Robots and Drugs: Where AI Hits Reality
The same pattern of unexpected innovation is unfolding in robotics and autonomous mobility. Across the world, teams with no prior industry background are developing AI models that significantly enhance perception, decision-making, and motion planning. In robotics, leading universities in the West are partnering with corporations to push the boundaries of how machines learn to move and process visual data. We just read articles about researchers infusing intelligence, or algorithmic processing abilities, into a lamp for specific lamp-human interaction!
The same is happening in mobility, where AI-powered driverless car systems continue to improve, not just through traditional automotive giants but also via software-focused teams with no history in vehicle manufacturing. Yet, despite these cognitive advancements, the leap from theoretical success to real-world execution remains immense in these fields, as opposed to, for instance, weather forecasting.

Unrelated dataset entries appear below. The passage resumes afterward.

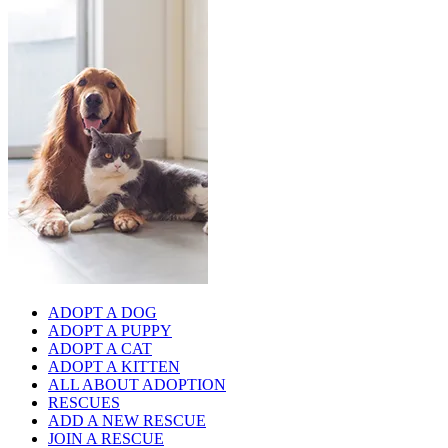
ADOPT A DOG
ADOPT A PUPPY
ADOPT A CAT
ADOPT A KITTEN
ALL ABOUT ADOPTION
RESCUES
ADD A NEW RESCUE
JOIN A RESCUE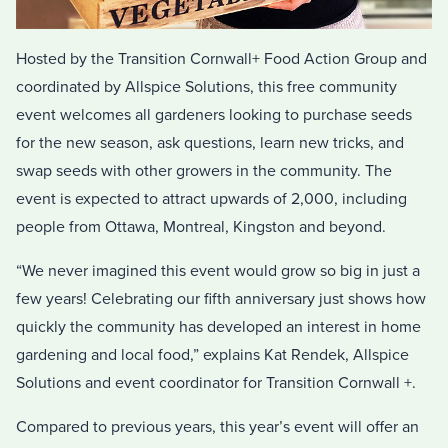
Hosted by the Transition Cornwall+ Food Action Group and
coordinated by Allspice Solutions, this free community
event welcomes all gardeners looking to purchase seeds
for the new season, ask questions, learn new tricks, and
swap seeds with other growers in the community. The
event is expected to attract upwards of 2,000, including
people from Ottawa, Montreal, Kingston and beyond.
“We never imagined this event would grow so big in just a
few years! Celebrating our fifth anniversary just shows how
quickly the community has developed an interest in home
gardening and local food,” explains Kat Rendek, Allspice
Solutions and event coordinator for Transition Cornwall +.
Compared to previous years, this year’s event will offer an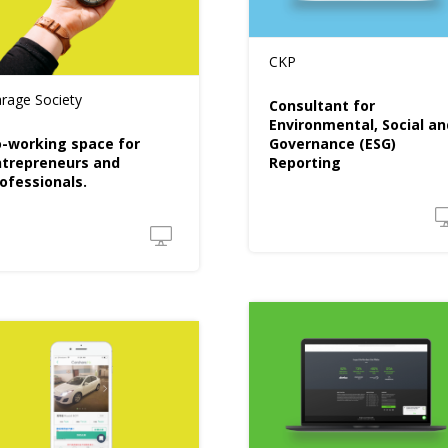
CKP
rage Society
Consultant for
Environmental, Social an
-working space for
Governance (ESG)
trepreneurs and
Reporting
ofessionals.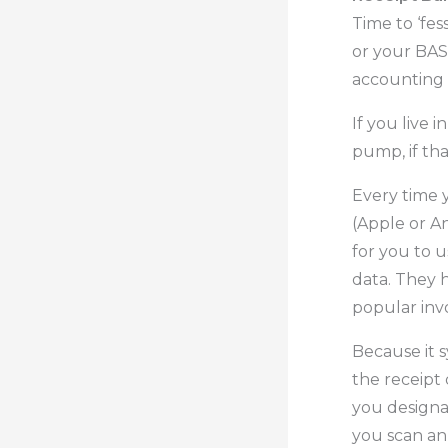
Time to ‘fes
or your BAS
accounting 
If you live 
pump, if tha
Every time 
(Apple or An
for you to u
data. They h
popular invo
Because it s
the receipt 
you designat
you scan an 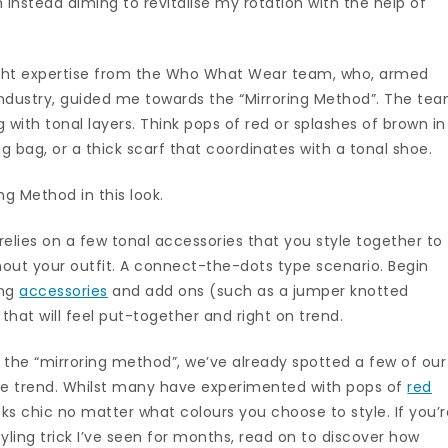
m instead aiming to revitalise my rotation with the help of
ought expertise from the Who What Wear team, who, armed
 industry, guided me towards the “Mirroring Method”. The te
 with tonal layers. Think pops of red or splashes of brown in
 bag, or a thick scarf that coordinates with a tonal shoe.
ng Method in this look.
k relies on a few tonal accessories that you style together to
out your outfit. A connect-the-dots type scenario. Begin
ing
accessories
and add ons (such as a jumper knotted
that will feel put-together and right on trend.
e “mirroring method”, we’ve already spotted a few of our
 the trend. Whilst many have experimented with pops of
red
s chic no matter what colours you choose to style. If you’r
tyling trick I’ve seen for months, read on to discover how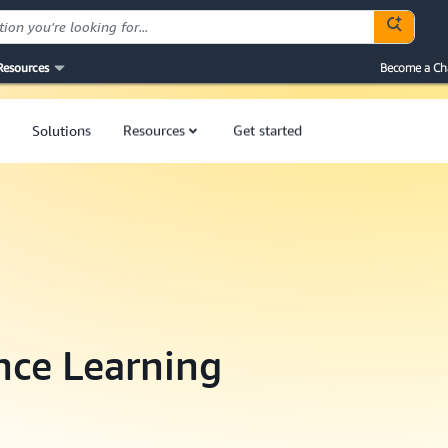
Resources
Become a Ch
Solutions
Resources
Get started
ence Learning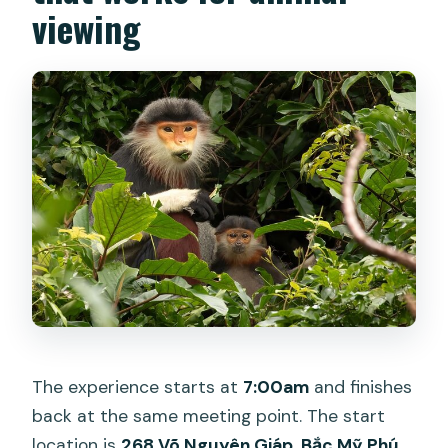
viewing
The experience starts at
7:00am
and finishes
back at the same meeting point. The start
location is
268 Võ Nguyên Giáp, Bắc Mỹ Phú,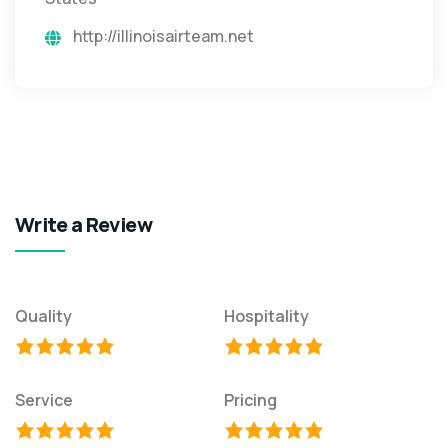
http://illinoisairteam.net
Write a Review
Quality
Hospitality
Service
Pricing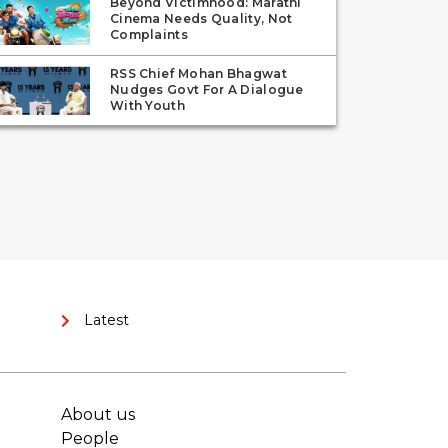
Beyond Victimhood: Marathi
Cinema Needs Quality, Not
Complaints
RSS Chief Mohan Bhagwat
Nudges Govt For A Dialogue
With Youth
Latest
About us
People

One thing is building a model that enables a robot to recognize and grasp objects. Manufacturing that robot at scale, integrating it into supply chains, ensuring reliability, and reducing costs to make it commercially viable is entirely different. The difficulty compounds further when we move beyond hardware. In industries like consumer electronics and robotics, success isn't just about getting the technology right; it's about branding, distribution, servicing, and long-term adoption. The lesson from the last decade of failed robotics startups is clear—cognitive capability alone does not translate into market dominance.
Nowhere is this contrast sharper than in drug discovery. AI models can now propose molecular structures in minutes, but taking a drug from concept to market requires navigating clinical trials, safety approvals, healthcare regulations, and distribution channels. This is where the real bottleneck lies. Unlike AI language models, where deployment is instant, biotech breakthroughs require years of rigorous real-world validation. The difference between pure cognitive innovation and execution-heavy industries is stark—some fields allow for rapid disruption by unconventional players, while others demand deep industry expertise and long-term operational mastery.
The Next DeepSeek Moment
DeepSeek has made it official: The boundaries of innovation have shifted. World over, teams feel encouraged to attempt something bold with AI algorithms to create something new. As a result, innovation announcements are likely to be thick and fast, which will have problems for anyone in these fields who must consistently be at the top of the pack to monetize.
Even last year’s disruptors could suddenly find themselves disrupted where efficiency, rather than sheer scale, becomes the defining competitive edge. Robotics, biotech, and mobility are ripe for breakthroughs, but only in some parts of these fields. The cognitive layers may see fast-moving upstarts succeed, but the execution-heavy layers will still demand expertise, supply chains, and regulatory experience. In conclusion, if earlier what was speeding up innovation was the combined weight of humanity’s best brains, capital, and machine capabilities, now there is also new hope and energy.